Clearly, I've chosen the latter for the vast majority of the day.  I keep hearing the "I Told You So's" echoing through my mind:
You're not a certified teacher, are you?
Is A really self-motivated enough to home school?
Won't you miss having time to yourself?
What makes you think you're qualified to teach her anything?
Won't she learn all of your weaknesses if you're her only teacher?
Will she fall behind her peers?
Will she turn out weird?

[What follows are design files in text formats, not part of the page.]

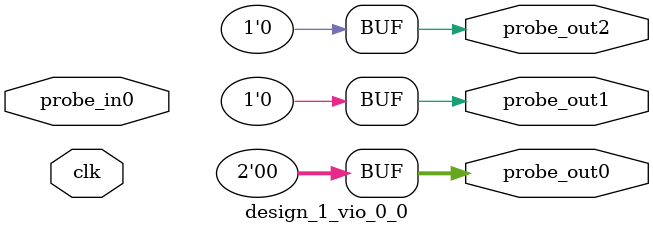
<source format=v>
`timescale 1ns / 1ps
module design_1_vio_0_0 (
clk,
probe_in0,
probe_out0,
probe_out1,
probe_out2
);

input clk;
input [0 : 0] probe_in0;

output reg [1 : 0] probe_out0 = 'h0 ;
output reg [0 : 0] probe_out1 = 'h0 ;
output reg [0 : 0] probe_out2 = 'h0 ;


endmodule

</source>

Will she lose all social skills?
Can you do this without going crazy?
I've heard all of this - and many variations on it - since we made the decision to home school.  And I feel like there's a big fat I Told You So hanging over my head right now.  If I'm this tired, this depleted, this mentally and physically exhausted a mere three weeks into home schooling, how am I going to make it through an entire year?

The worst part?  I'm really enjoying teaching A.  We're both learning a lot and this week discovered an audio book that's been fun and educational for the entire family.  When I found myself listening to the details of the signing of the Magna Carta without any children in the car with me, I knew I was hooked.  B listened to a portion and asked to bring the discs in to her room to keep listening.

A is enjoying herself, too.  She complains a bit about being pushed - I think she's coasted quite a bit in school - but she is having the opportunity to read biographies of famous dancers, famous queens, famous artists.  And she's loving that.  She's willingly helping more around the house.  She's talking to me and sharing detailsof her life far more than she has in the past.  If she remains a bit unmoved in her distaste for math, I have hope that I'll find something in even that area to spark her interest.  But only if I'm not laid out with exhaustion and/or a headache.

I've been doing what I can to combat the tiredness - trying to work out (even if it didn't happen this morning), allowing caffeine in limited amounts (two cups of half-caf coffee), going to bed early (I was asleep by 9:30 last night).  So do I dispense more self discipline?  Alter my diet, run four mornings each week, eliminate caffeine altogether.  Or do I give myself a portion of grace and hope that tomorrow morning the run rises on a rested, rejuvenated mom and a daughter ready and willing to learn?  For now, I'll aim for the latter, knowing that the former may be necessary.  But reminding myself that the cold-hearted justice I've dispensed to myself today has really done no one any good at all.